• **Page excerpt**
++++++++++

A)
B. fragilis phylogroups based on t-distributed Stochastic Neighbor Embedding (t-SNE) algorithm of a MASH, k-mer based distance matrix of the whole genome sequence of all strains. Phylogroups labeled 1–16. The commonly used laboratory strains, NCTC 9343, YCH46, and 638R, are labeled within their respective phylogroups along with other B. fragilis strains used in functional assays described in this study: HCBf046, HCBf084, HCBf077, and HCBf104. T6SS GA3–/BFT+ represents a cluster of strains that lack T6SS GA3 and are positive for the presence of bft.
B) Proportion of genes that are core to a collection of phylogroups, between 1 and 15, divided into COG categories with proportion expressed by the alpha of the heatmap cells.
C) A heatmap of gene prevalence in each phylogroup. A euclidean clustering algorithm was applied to the rows and columns, gene clusters that belong to capsular polysaccharide paths are labeled, as well as the T6SS GA3 gene cluster and the location of bft and BfUbb.
D) Western blot analysis of PSA of B. fragilis strains representing six PSA operon structures. Rabbit anti-PSA antibody was raised against NCTC 9343, which representing PSA operon 1 (top left). PSA operon structure of B. fragilis strains of high-quality assemblies (n=262). Genes colored by COG category and annotated with a gene name, if available by Bakta annotation.

++++++++++

[Dataset entries]
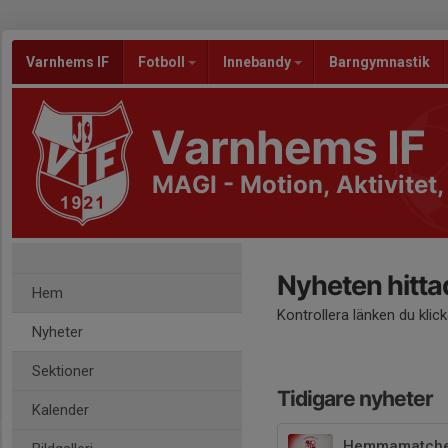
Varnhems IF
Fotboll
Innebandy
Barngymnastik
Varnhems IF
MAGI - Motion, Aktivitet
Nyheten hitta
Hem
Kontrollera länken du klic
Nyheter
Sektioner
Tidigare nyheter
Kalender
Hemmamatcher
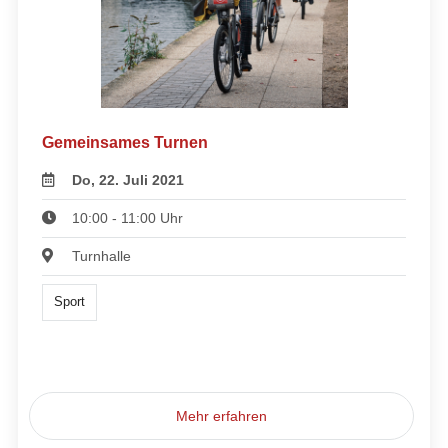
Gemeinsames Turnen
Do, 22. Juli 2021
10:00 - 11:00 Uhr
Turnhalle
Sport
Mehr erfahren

++++++++++

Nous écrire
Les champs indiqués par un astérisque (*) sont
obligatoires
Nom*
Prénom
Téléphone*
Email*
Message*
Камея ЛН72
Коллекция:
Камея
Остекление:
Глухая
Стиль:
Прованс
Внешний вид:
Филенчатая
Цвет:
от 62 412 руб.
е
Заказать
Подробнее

++++++++++

For each statement below, say whether it agrees with the B. fragilis figure legend, answering yes or no and quoting the legend's deciding words.
1. The phylogroups are numbered 1 through 16.
2. The rabbit anti-PSA antibody was raised against strain 638R.
3. The PSA operon structures come from 262 high-quality assemblies.

• **Task result**
1. Yes: "Phylogroups labeled 1–16."
2. No: "Rabbit anti-PSA antibody was raised against NCTC 9343"
3. Yes: "PSA operon structure of B. fragilis strains of high-quality assemblies (n=262)."